In fact, though, what is at stake in the upcoming Synod vote on the Covenant is the Church of England's own future as part of the Anglican Communion: will she continue to be an integral part of a Christian common life and mission that has now encompassed the globe (due in no small part to the Church of England's own past witness), and that represents one of the most adaptable forms of Christian life in a reordered world, or will she lapse further into the eddies of Western self-concern, diminished by the thousand cuts of her own identity politics?
The Anglican Communion will continue whatever the Synod votes. It will continue in its shifting center of evangelical gravity to the Global South churches, as it has already been doing. And it will continue the move to reorder its common life according to concrete covenantal commitments, because that is already at the center of her missionary life, and there is no credible or vital alternative to such commitments in the contemporary world. But the Church of England, along with a number of other Western churches, may no longer be more than a passing shadow on this movement.

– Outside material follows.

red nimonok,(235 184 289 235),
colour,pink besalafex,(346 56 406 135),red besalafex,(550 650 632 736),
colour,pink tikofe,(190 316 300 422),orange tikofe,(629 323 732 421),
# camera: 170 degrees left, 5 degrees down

While not fatal to the future of Anglican witness, and a witness capable of reaching out in fruitful ecumenical directions, the Church of England's refusal to come along would still be a tremendous loss. As someone who worked on the drafting of the Covenant text, I can attest to the Church of England's important contributions to its form: serious and responsible theological engagement and suggestions, constructive calls to Christian accountability, sacrificial personal contribution. Other churches have also given much to the process, and the Church of England's lost potential gifts to the future will be met in other ways, at first haltingly perhaps, but in the end surely. Still, her turning away will deplete the resources of an Anglican future at least in the near term.
One should be clear that objections to the Covenant that have been articulated in the past weeks represent entrenched strategic interests, not without principled motivation, but nonetheless driven by worries over maintaining particular stakes in the church's decision-making process. The fact that objectors openly admit that the text of the Covenant itself is irrelevant to their concerns - they rarely cite its actual words or argue on their basis - disclose the nature of their anxieties as lying elsewhere. The Covenant has become a symbol. But if so, a symbol of what? Onto its screen has been projected the ideologies of one after another group.

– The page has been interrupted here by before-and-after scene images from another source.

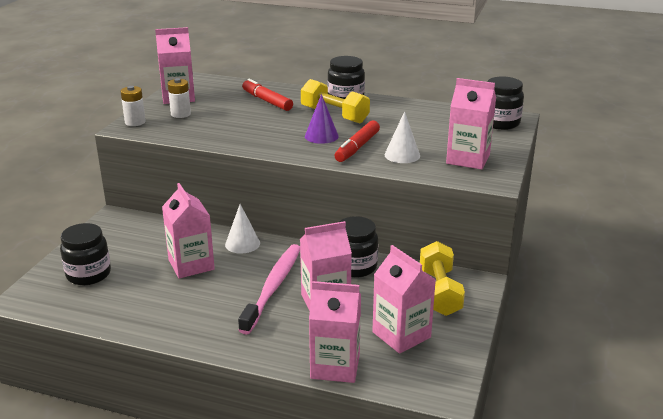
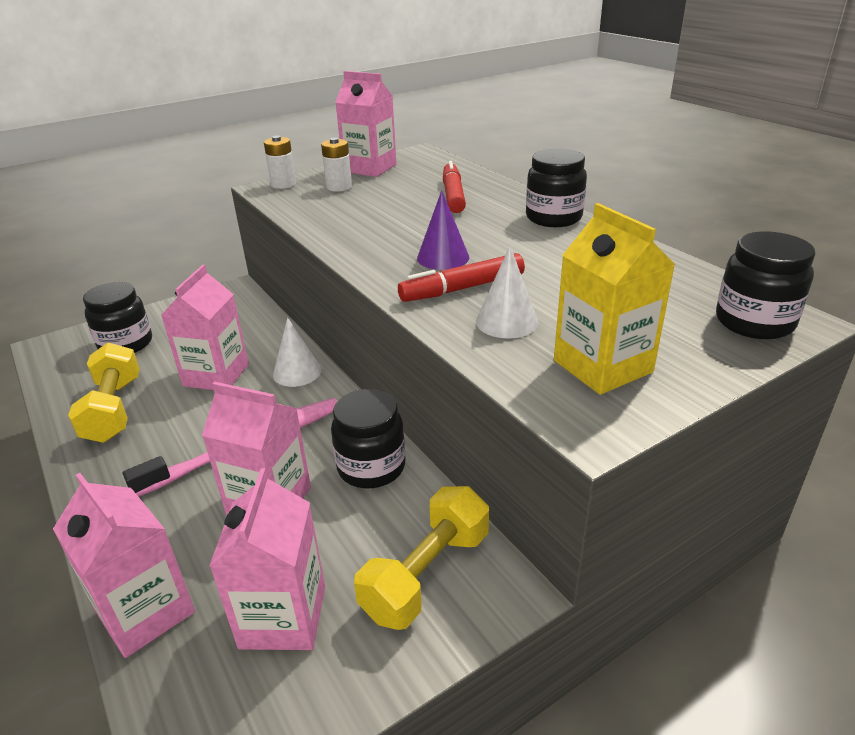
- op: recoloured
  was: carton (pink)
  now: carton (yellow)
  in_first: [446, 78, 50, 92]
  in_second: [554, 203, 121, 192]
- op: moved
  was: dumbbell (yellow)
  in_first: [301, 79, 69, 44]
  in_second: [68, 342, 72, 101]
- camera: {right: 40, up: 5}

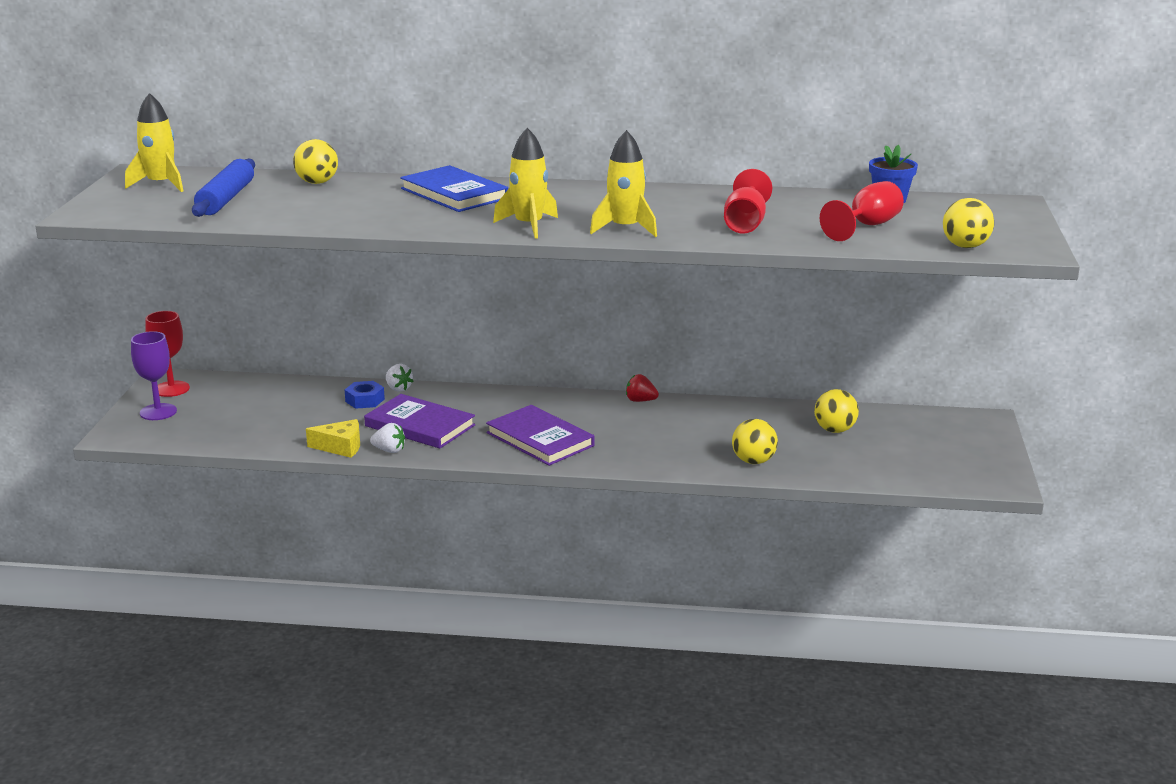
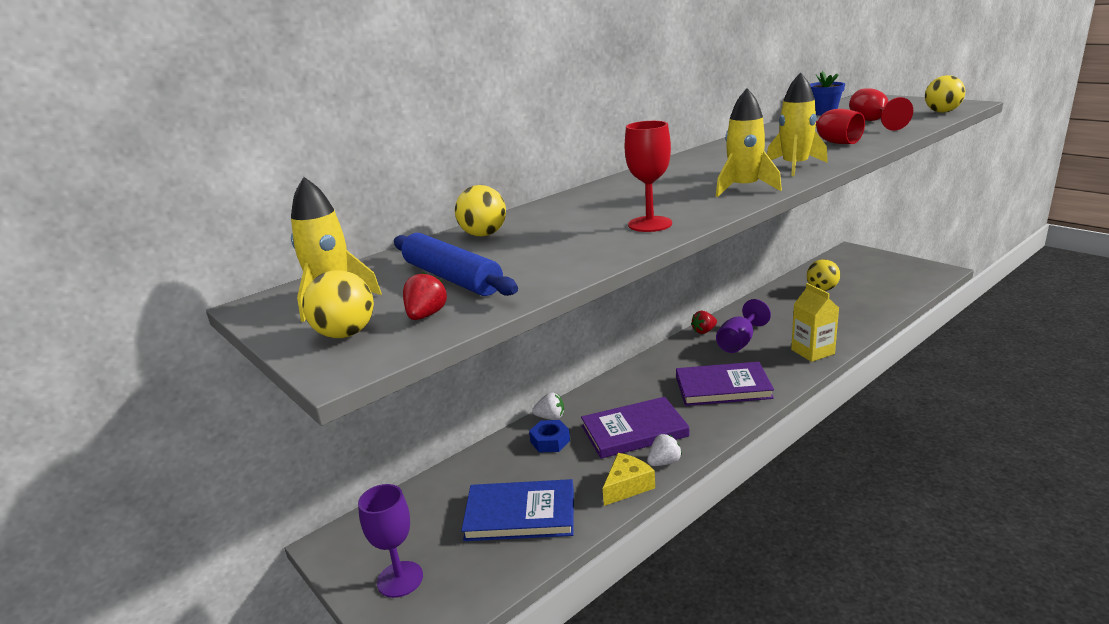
- op: moved
  was: book (blue)
  in_first: [400, 165, 108, 47]
  in_second: [461, 479, 113, 62]
- op: moved
  was: goblet (red)
  in_first: [145, 311, 45, 86]
  in_second: [625, 121, 47, 111]
- op: moved
  was: ball (yellow)
  in_first: [732, 419, 46, 45]
  in_second: [302, 270, 72, 68]
- op: added
  now: strawberry (red)
  in_second: [403, 272, 44, 48]
- op: added
  now: carton (yellow)
  in_second: [791, 283, 48, 79]
- op: added
  now: goblet (purple)
  in_second: [716, 299, 55, 54]
- camera: {right: -45, up: 0}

But the Synod needs to do its own projecting. What can it see? If it cannot see an image of the Church of England's own life and calling in the Covenant's discussion of Christian communion, common commitments, and mutual deference and accountabilities - a discussion derived from several hundred years of shared ministry and a rich ecumenical service and desire - then the Church of England will indeed have chosen to stand still, as other Anglicans move forward with a life that promises to go far deeper and more vibrantly into Christ's purposes than what is left behind.